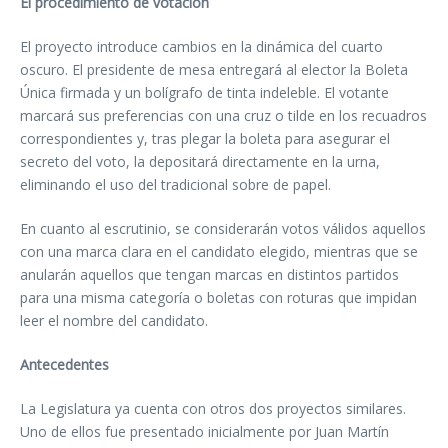
El procedimiento de votación
El proyecto introduce cambios en la dinámica del cuarto
oscuro. El presidente de mesa entregará al elector la Boleta
Única firmada y un bolígrafo de tinta indeleble. El votante
marcará sus preferencias con una cruz o tilde en los recuadros
correspondientes y, tras plegar la boleta para asegurar el
secreto del voto, la depositará directamente en la urna,
eliminando el uso del tradicional sobre de papel.
En cuanto al escrutinio, se considerarán votos válidos aquellos
con una marca clara en el candidato elegido, mientras que se
anularán aquellos que tengan marcas en distintos partidos
para una misma categoría o boletas con roturas que impidan
leer el nombre del candidato.
Antecedentes
La Legislatura ya cuenta con otros dos proyectos similares.
Uno de ellos fue presentado inicialmente por Juan Martín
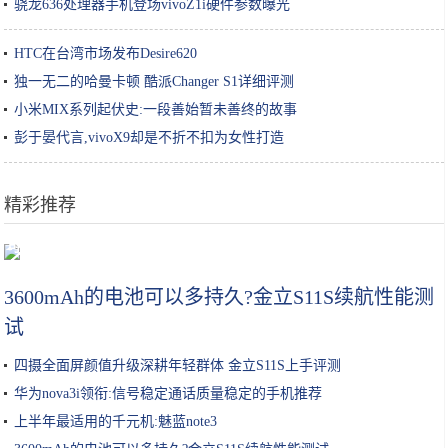
骁龙636处理器手机登场vivoZ1i硬件参数曝光
HTC在台湾市场发布Desire620
独一无二的哈曼卡顿 酷派Changer S1详细评测
小米MIX系列起伏史:一段善始暂未善终的故事
彭于晏代言,vivoX9却是不折不扣为女性打造
精彩推荐
可以用吸管吸着吃的橙子来了！爆汁无渣，徒手可剥！果冻橙了解一下
3600mAh的电池可以多持久?金立S11S续航性能测
试
四摄全面屏颜值升级深耕年轻群体 金立S11S上手评测
华为nova3i领衔:信号稳定通话质量稳定的手机推荐
上半年最适用的千元机:魅蓝note3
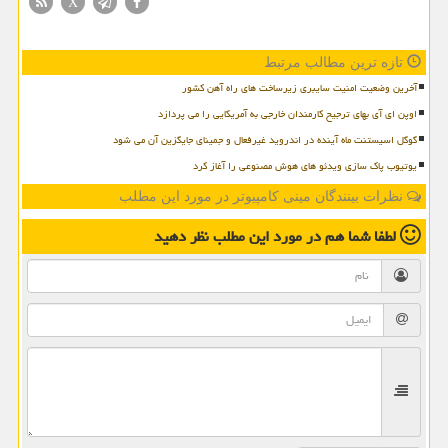
X
تازه ترین مطالب مرتبط
آخرین وضعیت امنیت سایبری زیرساخت های راه آهن کشور
اوپن ای آی بهای ترجیح کارمندان خارجی به آمریکایی را می پردازد
گوگل اسیستنت ماه آینده در اندروید غیرفعال و جمینای جایگزین آن می شود
یوتیوب پاک سازی ویدئو های هوش مصنوعی را آغاز کرد
نظرات بینندگان مینی کامپیوتر در مورد این مطلب
لطفا شما هم
در مورد این مطلب
نظر دهید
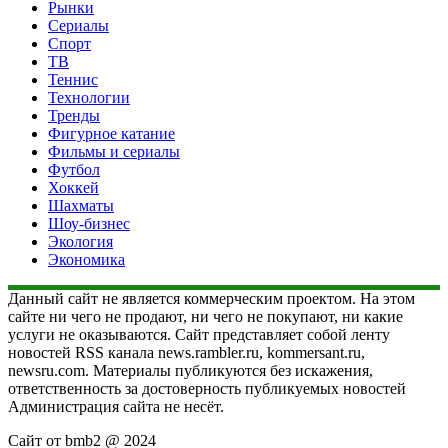
Рынки
Сериалы
Спорт
ТВ
Теннис
Технологии
Тренды
Фигурное катание
Фильмы и сериалы
Футбол
Хоккей
Шахматы
Шоу-бизнес
Экология
Экономика
Данный сайт не является коммерческим проектом. На этом
сайте ни чего не продают, ни чего не покупают, ни какие
услуги не оказываются. Сайт представляет собой ленту
новостей RSS канала news.rambler.ru, kommersant.ru,
newsru.com. Материалы публикуются без искажения,
ответственность за достоверность публикуемых новостей
Администрация сайта не несёт.
Сайт от bmb2 @ 2024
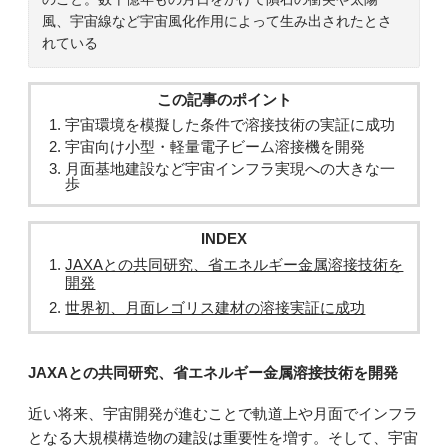
風、宇宙線など宇宙風化作用によって生み出されたとさ
れている
この記事のポイント
宇宙環境を模擬した条件で溶接技術の実証に成功
宇宙向け小型・軽量電子ビーム溶接機を開発
月面基地建設など宇宙インフラ実現への大きな一
歩
INDEX
JAXAとの共同研究、省エネルギー金属溶接技術を
開発
世界初、月面レゴリス建材の溶接実証に成功
JAXAとの共同研究、省エネルギー金属溶接技術を開発
近い将来、宇宙開発が進むことで軌道上や月面でインフラ
となる大規模構造物の建設は重要性を増す。そして、宇宙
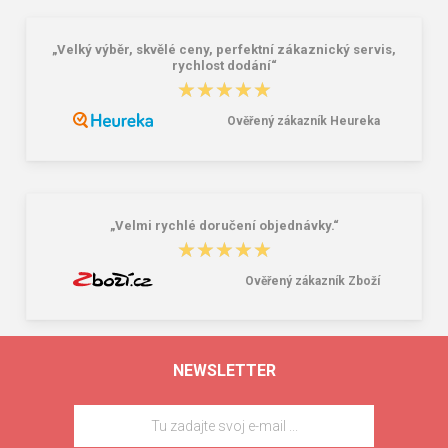
„Velký výběr, skvělé ceny, perfektní zákaznický servis,
rychlost dodání“
★★★★★
★★★★★
Ověřený zákazník Heureka
„Velmi rychlé doručení objednávky.“
★★★★★
★★★★★
Ověřený zákazník Zboží
NEWSLETTER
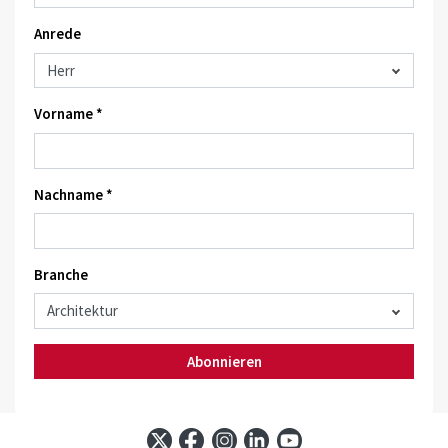
Anrede
Vorname *
Nachname *
Branche
Abonnieren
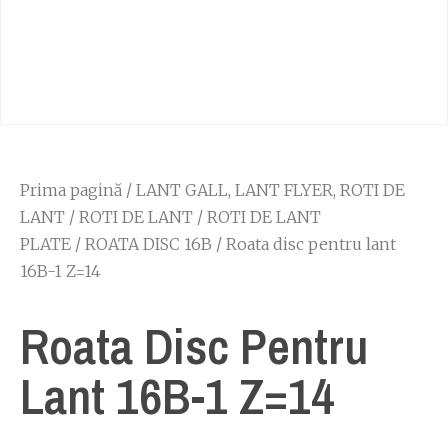
Prima pagină
/
LANT GALL, LANT FLYER, ROTI DE
LANT
/
ROTI DE LANT
/
ROTI DE LANT
PLATE
/
ROATA DISC 16B
/ Roata disc pentru lant
16B-1 Z=14
Roata Disc Pentru
Lant 16B-1 Z=14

........

*Task instructions*.
In your copy, repeat each record exactly and include no pictures.

*Response area*.
El procedimiento de votación
El proyecto introduce cambios en la dinámica del cuarto
oscuro. El presidente de mesa entregará al elector la Boleta
Única firmada y un bolígrafo de tinta indeleble. El votante
marcará sus preferencias con una cruz o tilde en los recuadros
correspondientes y, tras plegar la boleta para asegurar el
secreto del voto, la depositará directamente en la urna,
eliminando el uso del tradicional sobre de papel.
En cuanto al escrutinio, se considerarán votos válidos aquellos
con una marca clara en el candidato elegido, mientras que se
anularán aquellos que tengan marcas en distintos partidos
para una misma categoría o boletas con roturas que impidan
leer el nombre del candidato.
Antecedentes
La Legislatura ya cuenta con otros dos proyectos similares.
Uno de ellos fue presentado inicialmente por Juan Martín
骁龙636处理器手机登场vivoZ1i硬件参数曝光
HTC在台湾市场发布Desire620
独一无二的哈曼卡顿 酷派Changer S1详细评测
小米MIX系列起伏史:一段善始暂未善终的故事
彭于晏代言,vivoX9却是不折不扣为女性打造
精彩推荐
可以用吸管吸着吃的橙子来了！爆汁无渣，徒手可剥！果冻橙了解一下
3600mAh的电池可以多持久?金立S11S续航性能测
试
四摄全面屏颜值升级深耕年轻群体 金立S11S上手评测
华为nova3i领衔:信号稳定通话质量稳定的手机推荐
上半年最适用的千元机:魅蓝note3
X
تازه ترین مطالب مرتبط
آخرین وضعیت امنیت سایبری زیرساخت های راه آهن کشور
اوپن ای آی بهای ترجیح کارمندان خارجی به آمریکایی را می پردازد
گوگل اسیستنت ماه آینده در اندروید غیرفعال و جمینای جایگزین آن می شود
یوتیوب پاک سازی ویدئو های هوش مصنوعی را آغاز کرد
نظرات بینندگان مینی کامپیوتر در مورد این مطلب
لطفا شما هم
در مورد این مطلب
نظر دهید
Рынки
Сериалы
Спорт
ТВ
Теннис
Технологии
Тренды
Фигурное катание
Фильмы и сериалы
Футбол
Хоккей
Шахматы
Шоу-бизнес
Экология
Экономика
Данный сайт не является коммерческим проектом. На этом
сайте ни чего не продают, ни чего не покупают, ни какие
услуги не оказываются. Сайт представляет собой ленту
новостей RSS канала news.rambler.ru, kommersant.ru,
newsru.com. Материалы публикуются без искажения,
ответственность за достоверность публикуемых новостей
Администрация сайта не несёт.
Сайт от bmb2 @ 2024
風、宇宙線など宇宙風化作用によって生み出されたとさ
れている
この記事のポイント
宇宙環境を模擬した条件で溶接技術の実証に成功
宇宙向け小型・軽量電子ビーム溶接機を開発
月面基地建設など宇宙インフラ実現への大きな一
歩
INDEX
JAXAとの共同研究、省エネルギー金属溶接技術を
開発
世界初、月面レゴリス建材の溶接実証に成功
JAXAとの共同研究、省エネルギー金属溶接技術を開発
近い将来、宇宙開発が進むことで軌道上や月面でインフラ
となる大規模構造物の建設は重要性を増す。そして、宇宙
„Velký výběr, skvělé ceny, perfektní zákaznický servis,
rychlost dodání“
★★★★★
★★★★★
Ověřený zákazník Heureka
„Velmi rychlé doručení objednávky.“
★★★★★
★★★★★
Ověřený zákazník Zboží
NEWSLETTER
Anrede
Vorname *
Nachname *
Branche
Abonnieren
Prima pagină
/
LANT GALL, LANT FLYER, ROTI DE
LANT
/
ROTI DE LANT
/
ROTI DE LANT
PLATE
/
ROATA DISC 16B
/ Roata disc pentru lant
16B-1 Z=14
Roata Disc Pentru
Lant 16B-1 Z=14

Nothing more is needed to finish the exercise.